Stocks made an impressive rebound from an early dip on Tuesday, after investors took an upbeat view on Federal Reserve chairman Ben Bernanke's testimony in Washington.
The Dow Jones industrial average closed at 12,805.32, up 78.11 points or 0.6 per cent – marking a 160-point rebound from its low point during the day.
The broader S&P 500 closed at 1,363.67, up 10.03 points or 0.7 per cent.
In Canada, the S&P/TSX composite index closed at 11,571.19, up 50.01 points or 0.4 per cent.
Although there some upbeat economic reports for investors to digest – including a 0.4 per cent gain in U.S. industrial production in June, a rise in homebuilder confidence and tame inflation – the focus was largely on Mr. Bernanke's testimony before the Senate Banking Committee.
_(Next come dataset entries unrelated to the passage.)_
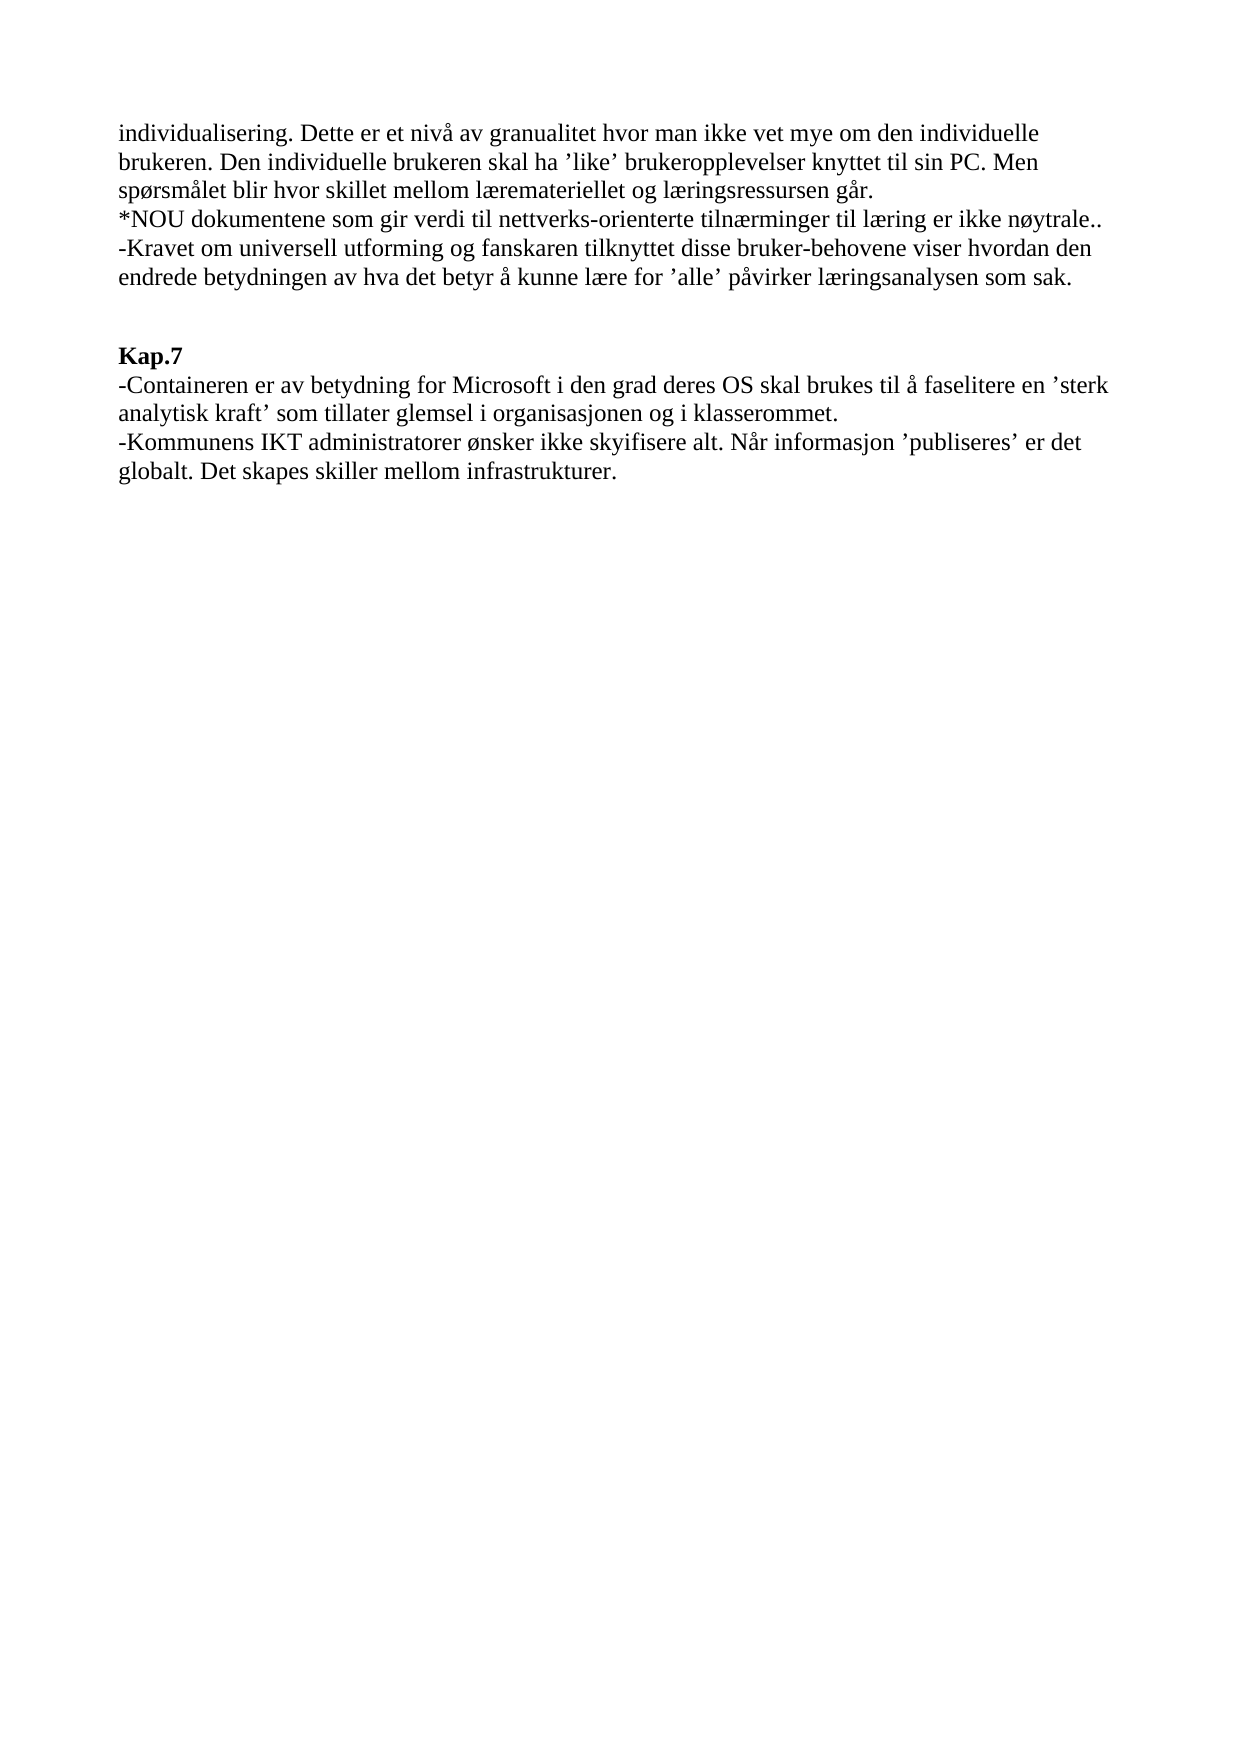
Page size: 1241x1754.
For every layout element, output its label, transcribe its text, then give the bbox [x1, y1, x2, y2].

text -Kravet om universell utforming og fanskaren tilknyttet disse bruker-behovene viser hvordan den endrede betydningen av hva det betyr å kunne lære for ’alle’ påvirker læringsanalysen som sak. [118, 233, 1122, 291]
text -Kommunens IKT administratorer ønsker ikke skyifisere alt. Når informasjon ’publiseres’ er det globalt. Det skapes skiller mellom infrastrukturer. [118, 427, 1122, 485]
text *NOU dokumentene som gir verdi til nettverks-orienterte tilnærminger til læring er ikke nøytrale.. [118, 204, 1122, 233]
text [118, 118, 1122, 204]
text -Containeren er av betydning for Microsoft i den grad deres OS skal brukes til å faselitere en ’sterk analytisk kraft’ som tillater glemsel i organisasjonen og i klasserommet. [118, 370, 1122, 427]
text Kap.7 [118, 341, 1122, 370]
Mr. Bernanke's remarks weighed on major indexes after he said that reducing unemployment would be "frustratingly slow" but offered no solutions in the form of additional stimulus – dashing some expectations that he would use the opportunity to outline the need for an economic booster.
However, markets rebounded soon after, presumably on the hope that stimulus was still coming.
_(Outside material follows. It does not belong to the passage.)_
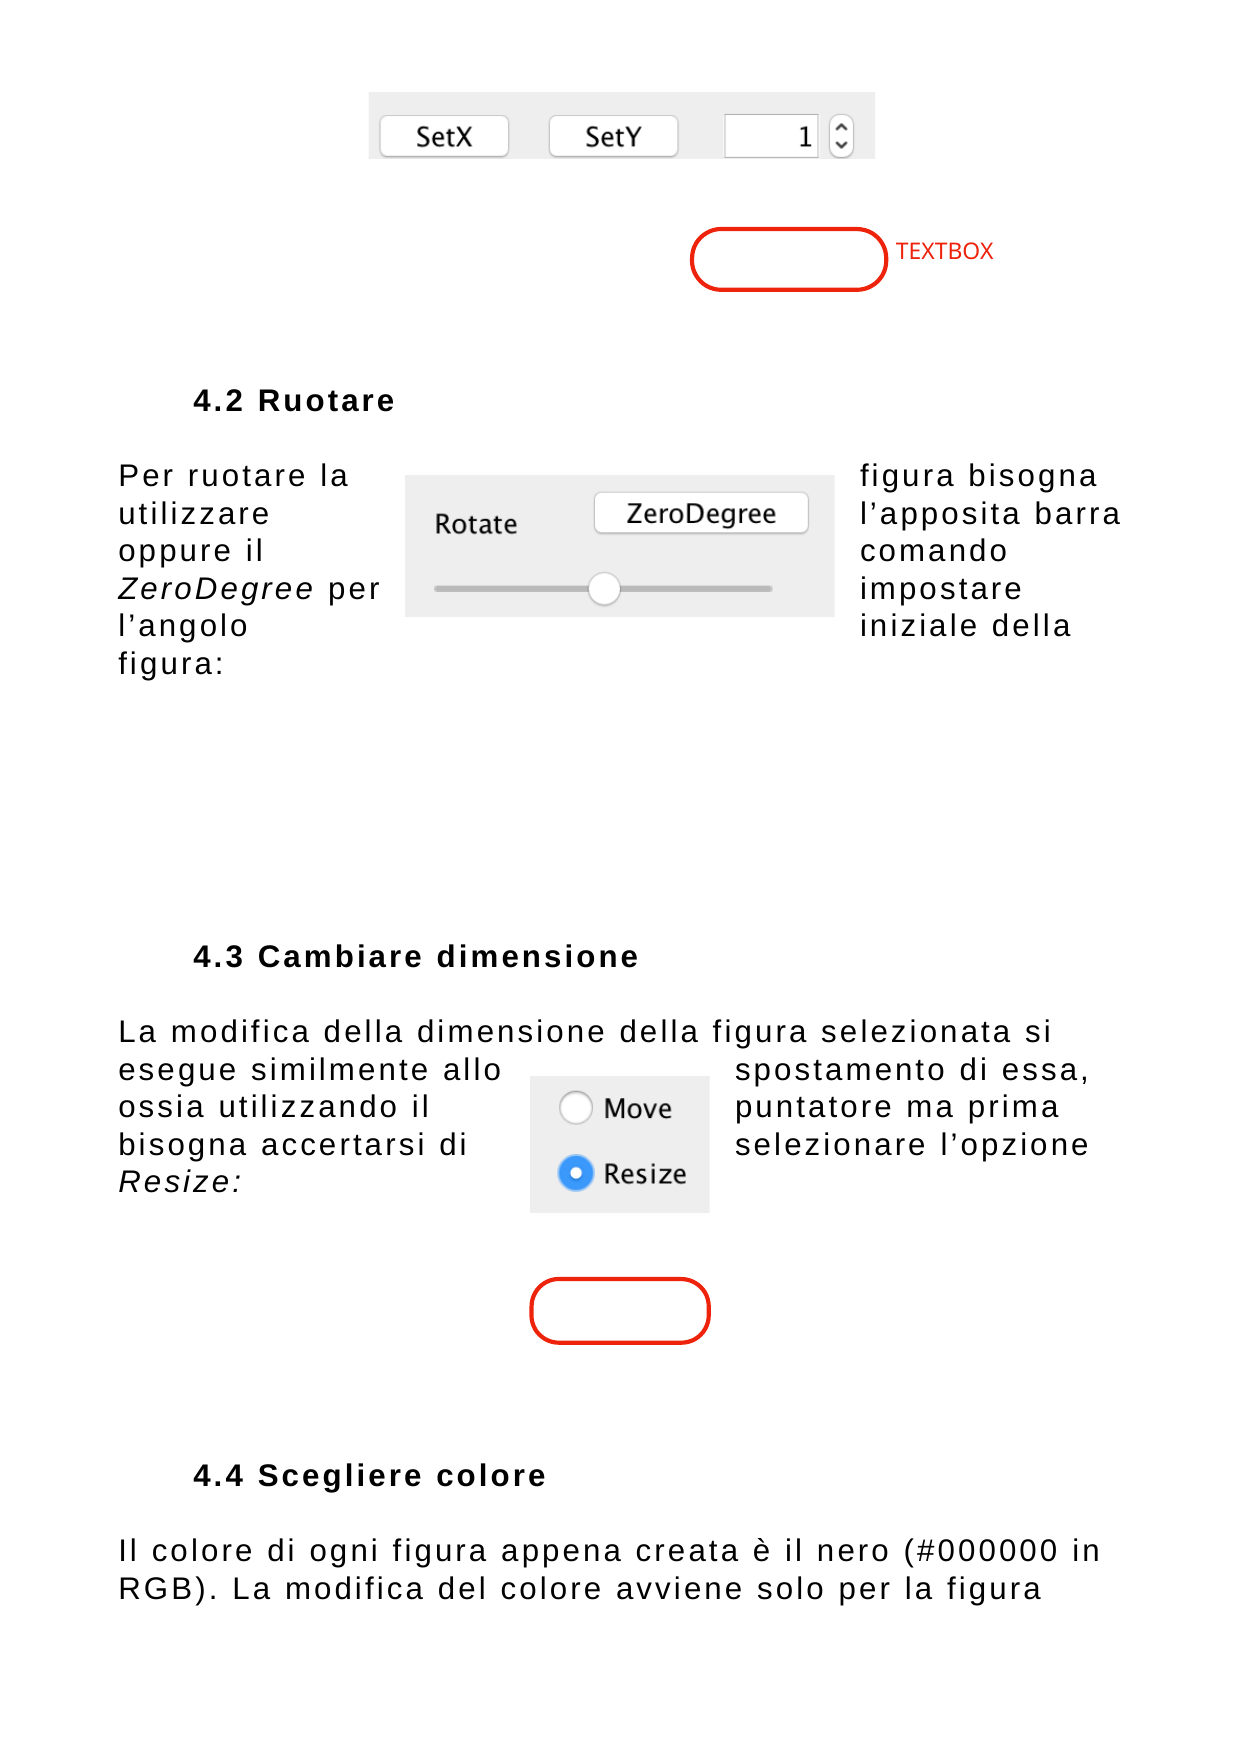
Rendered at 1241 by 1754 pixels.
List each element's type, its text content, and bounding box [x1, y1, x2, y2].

The Fed did offer a form of stimulus in its last monetary policy report.
However, with economic conditions deteriorating since then – highlighted by a disappointing monthly payrolls report for June – many observers have been counting on the Fed to take a more aggressive stance.
Meanwhile, the Bank of Canada held its key interest rate unchanged at 1 per cent on Tuesday, as expected.
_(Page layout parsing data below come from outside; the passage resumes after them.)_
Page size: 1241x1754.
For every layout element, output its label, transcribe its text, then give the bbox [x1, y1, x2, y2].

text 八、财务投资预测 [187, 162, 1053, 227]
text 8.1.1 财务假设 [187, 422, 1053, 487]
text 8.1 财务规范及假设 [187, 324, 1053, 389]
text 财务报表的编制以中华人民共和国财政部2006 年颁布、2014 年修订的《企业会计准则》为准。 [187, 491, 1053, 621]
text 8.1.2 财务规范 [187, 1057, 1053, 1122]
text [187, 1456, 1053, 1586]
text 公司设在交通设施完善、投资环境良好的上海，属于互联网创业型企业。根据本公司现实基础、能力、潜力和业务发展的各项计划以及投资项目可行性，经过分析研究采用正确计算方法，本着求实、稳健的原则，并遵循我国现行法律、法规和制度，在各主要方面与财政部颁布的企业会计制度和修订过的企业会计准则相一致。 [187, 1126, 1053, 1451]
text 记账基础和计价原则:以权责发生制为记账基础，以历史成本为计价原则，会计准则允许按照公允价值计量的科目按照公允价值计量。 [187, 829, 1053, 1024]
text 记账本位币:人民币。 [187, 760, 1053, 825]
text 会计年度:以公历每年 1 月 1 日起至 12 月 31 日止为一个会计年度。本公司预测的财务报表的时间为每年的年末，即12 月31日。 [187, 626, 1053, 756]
While it trimmed its economic growth outlook to 2.1 per cent this year from 2.4 per cent previously, it maintained its line that interest rates could move higher. Some observers have been expecting the central bank to cut its key rate before increasing it.
Goldman Sachs Group Inc. reported that its second quarter earnings fell 11 per cent from last year, topping expectations for a bigger slide. The shares rose 0.3 per cent.
Johnson & Johnson beat expectations with its quarterly earnings but lowered its full-year guidance. The shares rose 0.8 per cent.
Coca-Cola Co. rose 1.6 per cent after reporting that its net earnings fell 0.4 per cent over last year, due to rising costs. However, revenues beat expectations.
Crude oil continued its steady rebound, rising to $89.22 (U.S.) a barrel, up 79 cents. Among Canadian producers, Suncor Energy Inc. rose 0.9 per cent.